SRC is a major regulator of many signaling pathways and contributes to cancer development. However, development of a selective SRC inhibitor has been challenging, and FDA-approved SRC inhibitors, dasatinib and bosutinib, are multitargeted kinase inhibitors. Here, we describe our efforts to develop a selective SRC covalent inhibitor by targeting cysteine 277 on the P-loop of SRC. Using a promiscuous covalent kinase inhibitor (CKI) SM1-71 as a starting point, we developed covalent inhibitor 15a, which discriminates SRC from other covalent targets of SM1-71 including TAK1 and FGFR1. As an irreversible covalent inhibitor, compound 15a exhibited sustained inhibition of SRC signaling both in vitro and in vivo. Moreover, 15a exhibited potent antiproliferative effects in nonsmall cell lung cancer cell lines harboring SRC activation, thus providing evidence that this approach may be promising for further drug development efforts.

A multitargeted probe-based strategy to identify signaling vulnerabilities in cancers

J Biol Chem 2019 May 24;294(21):8664-8673.PMID:30858179DOI:10.1074/jbc.RA118.006805.
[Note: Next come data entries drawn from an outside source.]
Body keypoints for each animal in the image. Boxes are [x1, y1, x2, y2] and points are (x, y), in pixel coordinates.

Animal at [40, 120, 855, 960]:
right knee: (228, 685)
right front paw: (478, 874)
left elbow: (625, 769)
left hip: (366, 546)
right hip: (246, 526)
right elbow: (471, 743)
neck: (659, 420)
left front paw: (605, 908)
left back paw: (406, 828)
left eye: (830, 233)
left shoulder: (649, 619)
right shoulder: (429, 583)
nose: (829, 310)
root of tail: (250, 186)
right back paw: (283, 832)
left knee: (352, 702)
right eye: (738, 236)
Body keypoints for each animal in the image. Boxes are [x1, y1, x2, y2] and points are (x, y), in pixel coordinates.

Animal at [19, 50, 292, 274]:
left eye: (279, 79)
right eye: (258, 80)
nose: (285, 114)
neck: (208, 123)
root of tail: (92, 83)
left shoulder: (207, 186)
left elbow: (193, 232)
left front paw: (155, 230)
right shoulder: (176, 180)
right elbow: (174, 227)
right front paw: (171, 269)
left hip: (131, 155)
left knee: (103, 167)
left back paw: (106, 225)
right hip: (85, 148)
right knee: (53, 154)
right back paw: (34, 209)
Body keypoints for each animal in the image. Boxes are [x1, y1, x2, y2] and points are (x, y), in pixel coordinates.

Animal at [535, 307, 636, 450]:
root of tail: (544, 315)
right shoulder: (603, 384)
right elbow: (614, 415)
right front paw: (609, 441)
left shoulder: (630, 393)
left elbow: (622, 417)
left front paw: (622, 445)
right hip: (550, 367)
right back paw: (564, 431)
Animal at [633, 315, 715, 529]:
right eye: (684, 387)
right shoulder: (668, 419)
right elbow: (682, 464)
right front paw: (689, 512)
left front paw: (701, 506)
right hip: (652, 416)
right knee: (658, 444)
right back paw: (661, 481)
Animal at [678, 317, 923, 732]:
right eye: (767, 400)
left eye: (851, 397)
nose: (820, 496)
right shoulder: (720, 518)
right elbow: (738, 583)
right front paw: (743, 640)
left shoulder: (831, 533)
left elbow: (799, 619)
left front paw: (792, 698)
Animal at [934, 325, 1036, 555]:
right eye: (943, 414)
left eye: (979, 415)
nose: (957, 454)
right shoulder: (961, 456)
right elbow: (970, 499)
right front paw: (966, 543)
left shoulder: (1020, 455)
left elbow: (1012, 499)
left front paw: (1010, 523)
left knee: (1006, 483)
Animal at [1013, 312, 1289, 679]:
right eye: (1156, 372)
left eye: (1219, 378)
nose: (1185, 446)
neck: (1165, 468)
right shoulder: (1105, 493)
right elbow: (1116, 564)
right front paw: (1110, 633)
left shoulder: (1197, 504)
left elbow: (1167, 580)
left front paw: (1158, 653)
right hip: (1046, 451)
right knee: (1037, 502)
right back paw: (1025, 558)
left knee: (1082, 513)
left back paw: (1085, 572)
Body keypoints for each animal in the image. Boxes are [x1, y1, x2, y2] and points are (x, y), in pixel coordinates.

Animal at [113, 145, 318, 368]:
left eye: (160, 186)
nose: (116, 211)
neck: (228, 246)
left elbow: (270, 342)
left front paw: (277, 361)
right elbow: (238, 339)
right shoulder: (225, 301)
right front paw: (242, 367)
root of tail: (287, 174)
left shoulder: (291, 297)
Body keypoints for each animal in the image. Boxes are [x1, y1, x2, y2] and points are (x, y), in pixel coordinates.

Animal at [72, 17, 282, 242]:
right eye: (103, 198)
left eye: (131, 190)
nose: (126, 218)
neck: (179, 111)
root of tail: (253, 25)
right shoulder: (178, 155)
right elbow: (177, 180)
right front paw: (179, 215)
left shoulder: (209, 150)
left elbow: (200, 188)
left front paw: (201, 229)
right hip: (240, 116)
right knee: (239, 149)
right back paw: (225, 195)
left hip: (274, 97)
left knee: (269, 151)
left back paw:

Most cancer cells are dependent on a network of deregulated signaling pathways for survival and are insensitive, or rapidly evolve resistance, to selective inhibitors aimed at a single target. For these reasons, drugs that target more than one protein (polypharmacology) can be clinically advantageous. The discovery of useful polypharmacology remains serendipitous and is challenging to characterize and validate. In this study, we developed a non-genetic strategy for the identification of pathways that drive cancer cell proliferation and represent exploitable signaling vulnerabilities. Our approach is based on using a multitargeted kinase inhibitor, SM1-71, as a tool compound to identify combinations of targets whose simultaneous inhibition elicits a potent cytotoxic effect. As a proof of concept, we applied this approach to a KRAS-dependent non-small cell lung cancer (NSCLC) cell line, H23-KRASG12C Using a combination of phenotypic screens, signaling analyses, and kinase inhibitors, we found that dual inhibition of MEK1/2 and insulin-like growth factor 1 receptor (IGF1R)/insulin receptor (INSR) is critical for blocking proliferation in cells. Our work supports the value of multitargeted tool compounds with well-validated polypharmacology and target space as tools to discover kinase dependences in cancer. We propose that the strategy described here is complementary to existing genetics-based approaches, generalizable to other systems, and enabling for future mechanistic and translational studies of polypharmacology in the context of signaling vulnerabilities in cancers.